Preventing pages to be indexed based on content

Hello,

I'm looking for a solution to a problem typical to domain specific  
search engines: a way to prevent certain pages to be indexed, based  
on their content, but keeping the outlinks of the page.  When  
searching this mailing list I noticed this question (or something  
similar) being asked and answered before:

Howie Wang wrote @ Tue, 24 Jan 2006 16:27:11 -0800:
> You can do this within a custom HtmlParser and IndexFilter. In
> the HtmlParser, look at the page and decide whether you want it
> or not, then insert a metadata property called "index" and
> set it to "true" or "false".
>
> In the filter method of the index filter, look up the "index"
> metadata, and if it's false, just return without indexing anything.
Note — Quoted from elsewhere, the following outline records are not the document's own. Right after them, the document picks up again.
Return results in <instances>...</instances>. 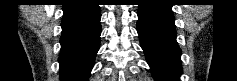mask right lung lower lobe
Returning a JSON list of instances; mask_svg holds the SVG:
<instances>
[{"label":"right lung lower lobe","mask_w":237,"mask_h":81,"mask_svg":"<svg viewBox=\"0 0 237 81\" xmlns=\"http://www.w3.org/2000/svg\"><path fill=\"white\" fill-rule=\"evenodd\" d=\"M61 81H86L94 65L101 34L100 8L97 4L72 0L63 5Z\"/></svg>","instance_id":"1"}]
</instances>
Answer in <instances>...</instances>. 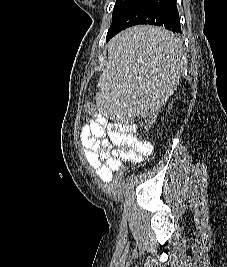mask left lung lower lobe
Wrapping results in <instances>:
<instances>
[{"label":"left lung lower lobe","instance_id":"obj_1","mask_svg":"<svg viewBox=\"0 0 227 267\" xmlns=\"http://www.w3.org/2000/svg\"><path fill=\"white\" fill-rule=\"evenodd\" d=\"M139 24L162 26L173 33L181 34L176 0H127L113 12L106 42L122 30ZM159 43L147 38L139 39L132 45L136 50H145L151 46L159 45Z\"/></svg>","mask_w":227,"mask_h":267}]
</instances>
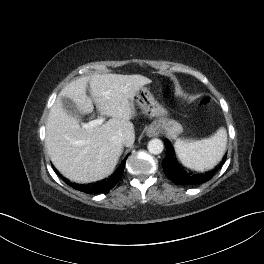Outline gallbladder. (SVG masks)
Masks as SVG:
<instances>
[{
  "label": "gallbladder",
  "mask_w": 264,
  "mask_h": 264,
  "mask_svg": "<svg viewBox=\"0 0 264 264\" xmlns=\"http://www.w3.org/2000/svg\"><path fill=\"white\" fill-rule=\"evenodd\" d=\"M62 106L64 110L70 115L77 119L81 118V112L77 108L76 104L67 97H62Z\"/></svg>",
  "instance_id": "bac80fb5"
}]
</instances>
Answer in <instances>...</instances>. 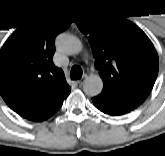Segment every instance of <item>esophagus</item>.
Returning a JSON list of instances; mask_svg holds the SVG:
<instances>
[{
  "label": "esophagus",
  "mask_w": 165,
  "mask_h": 156,
  "mask_svg": "<svg viewBox=\"0 0 165 156\" xmlns=\"http://www.w3.org/2000/svg\"><path fill=\"white\" fill-rule=\"evenodd\" d=\"M83 83H84V79L77 80V84L79 86L83 85Z\"/></svg>",
  "instance_id": "1"
}]
</instances>
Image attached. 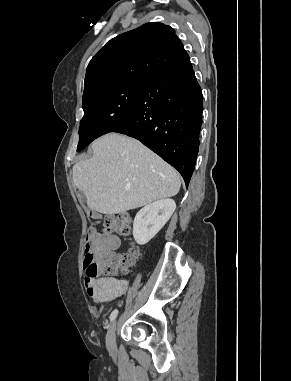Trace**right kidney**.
I'll use <instances>...</instances> for the list:
<instances>
[{
  "instance_id": "ca27d5eb",
  "label": "right kidney",
  "mask_w": 291,
  "mask_h": 381,
  "mask_svg": "<svg viewBox=\"0 0 291 381\" xmlns=\"http://www.w3.org/2000/svg\"><path fill=\"white\" fill-rule=\"evenodd\" d=\"M172 199H160L143 207L135 216L133 237L137 244L148 243L166 224L175 211Z\"/></svg>"
}]
</instances>
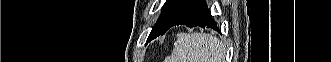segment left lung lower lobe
<instances>
[{
    "label": "left lung lower lobe",
    "mask_w": 331,
    "mask_h": 62,
    "mask_svg": "<svg viewBox=\"0 0 331 62\" xmlns=\"http://www.w3.org/2000/svg\"><path fill=\"white\" fill-rule=\"evenodd\" d=\"M177 25L211 27L214 30H218L217 23L211 17L210 10L204 0H187L168 20L163 29V34L171 27ZM153 38L154 36L151 34L148 37V41Z\"/></svg>",
    "instance_id": "1"
}]
</instances>
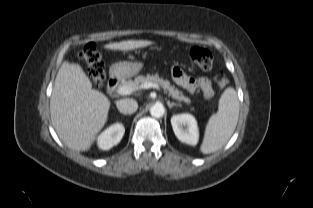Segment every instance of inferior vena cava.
I'll return each mask as SVG.
<instances>
[{
    "instance_id": "602c4592",
    "label": "inferior vena cava",
    "mask_w": 313,
    "mask_h": 208,
    "mask_svg": "<svg viewBox=\"0 0 313 208\" xmlns=\"http://www.w3.org/2000/svg\"><path fill=\"white\" fill-rule=\"evenodd\" d=\"M118 110L123 114H132L138 109V104L133 99H121L116 102Z\"/></svg>"
}]
</instances>
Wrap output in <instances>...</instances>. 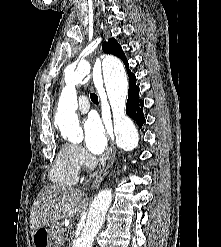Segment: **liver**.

This seems like a good idea.  The thing I don't understand is the  
last part of the phrase: "just return without indexing anything".   
Looking at the code how the various filters work I would say they're  
not really filters, because they don't have the ability to 'skip' a  
document.

The only way to make a filter 'skip' is by throwing an exception, but  
this seems crude to me, since the behaviour is intended, not  
exceptional.

Andrzej Bialecki wrote @ Wed, 04 Jan 2006 04:09:44 -0800:
> Aled Jones wrote:
>> Hi
>>
>> Is there a way to remove certain urls from a crawled set of data?
>
> Please see the PruneIndexTool. This removes just the index entries,  
> without actually removing the content from segments. This means  
> that you will no longer see the hits from these urls, but it  
> doesn't prevent you from collecting the same urls in the next round  
> of fetching. To prevent that, you need to modify your URLFilters.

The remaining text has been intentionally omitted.